Earlier this month I joined the People Is Not an Option podcast for their Decoding Talent special edition, and we spent the better part of an hour pulling at a thread that I think the field is still underestimating: the reason AI transformations stall in HR organisations is rarely about the technology. It is almost always about culture. The podcast is hosted by Alessandro Rimassa and Simone Patera.
As the Podcast is in Italian, here a summary of my key answers. My starting point was something I have observed across multiple transformations. Traditional HR technology was, for most of its history, a late arrival — built to record what had already happened, to manage numbers and administrative transactions. AI is structurally different because it works with language: it reads context, pulls inferences, recognises patterns in everyday communication. That single shift has profound consequences for what HR professionals actually do, and for the skills they need to do it well.

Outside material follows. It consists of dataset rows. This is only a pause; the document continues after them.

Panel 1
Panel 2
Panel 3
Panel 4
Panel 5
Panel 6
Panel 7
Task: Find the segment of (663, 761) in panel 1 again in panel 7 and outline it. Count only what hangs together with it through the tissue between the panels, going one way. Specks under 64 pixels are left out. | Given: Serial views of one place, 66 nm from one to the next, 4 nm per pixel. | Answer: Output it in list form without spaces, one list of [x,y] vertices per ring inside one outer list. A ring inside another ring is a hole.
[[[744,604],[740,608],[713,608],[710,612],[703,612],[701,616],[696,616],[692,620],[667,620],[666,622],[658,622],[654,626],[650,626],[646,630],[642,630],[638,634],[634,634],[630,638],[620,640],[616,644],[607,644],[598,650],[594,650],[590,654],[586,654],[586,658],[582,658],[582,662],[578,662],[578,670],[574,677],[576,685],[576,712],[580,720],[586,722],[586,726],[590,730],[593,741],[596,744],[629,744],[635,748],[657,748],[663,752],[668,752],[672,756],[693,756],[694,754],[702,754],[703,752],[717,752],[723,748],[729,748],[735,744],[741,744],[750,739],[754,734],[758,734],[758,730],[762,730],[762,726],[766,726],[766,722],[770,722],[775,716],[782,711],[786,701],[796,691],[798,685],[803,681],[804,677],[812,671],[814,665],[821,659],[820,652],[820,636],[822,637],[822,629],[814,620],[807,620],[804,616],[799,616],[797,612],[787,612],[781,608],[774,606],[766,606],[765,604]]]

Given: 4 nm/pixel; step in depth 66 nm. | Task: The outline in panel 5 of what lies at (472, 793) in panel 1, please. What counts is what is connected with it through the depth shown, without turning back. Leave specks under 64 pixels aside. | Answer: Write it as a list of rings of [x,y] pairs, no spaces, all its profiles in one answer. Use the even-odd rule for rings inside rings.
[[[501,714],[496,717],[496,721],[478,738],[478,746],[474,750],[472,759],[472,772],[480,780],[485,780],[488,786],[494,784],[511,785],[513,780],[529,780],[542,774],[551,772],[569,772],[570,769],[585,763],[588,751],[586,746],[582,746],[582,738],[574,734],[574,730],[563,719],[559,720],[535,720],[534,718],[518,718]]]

The discomfort I see in the profession right now is real and worth naming honestly. AI is targeting precisely the relational, experience-based expertise that HR has traditionally positioned as its core value. That is uncomfortable. But I'd rather treat it as a signal than as a threat — a signal that the pivot required is not technical upskilling but something closer to what I'd call philosophical literacy: the ability to frame a context, articulate a problem well, ask the right question. When I was training early conversational tools, the thing that determined quality of output was not engineering knowledge. It was the ability to think clearly and express intent precisely. Philosophy courses, it turns out, were more useful preparation than SAP certification.
We talked through the Campari experience at some length — specifically the work we are doing on commercial capability building. The honest lesson there is that AI is an extraordinary tool for mapping what already exists inside a permeable workforce before you decide what to build or buy. The old model — three years of competency mapping resulting in a 100-page booklet that was obsolete the day it was printed — is not a problem of effort. It is a problem of rhythm. AI allows you to move iteratively, to focus on two or three priorities at a time rather than trying to codify everything at once.
I also flagged two failure modes I see repeatedly. The first is distraction: AI generates so much possibility that it is easy to drift away from the actual business problem you started with. The second is postponement: waiting for the "right" corporate tool while employees are already using consumer-grade AI on their phones, outside any governance structure. Both mistakes are understandable. Neither is acceptable.
The question I was most interested in — what does HR need to own in this environment — has a straightforward answer that the profession is still resisting: the redesign of work itself. Not job administration. Not position management. The foundational questions: what does work look like when AI handles an increasing portion of the cognitive load? And why would someone choose to do that work here rather than somewhere else?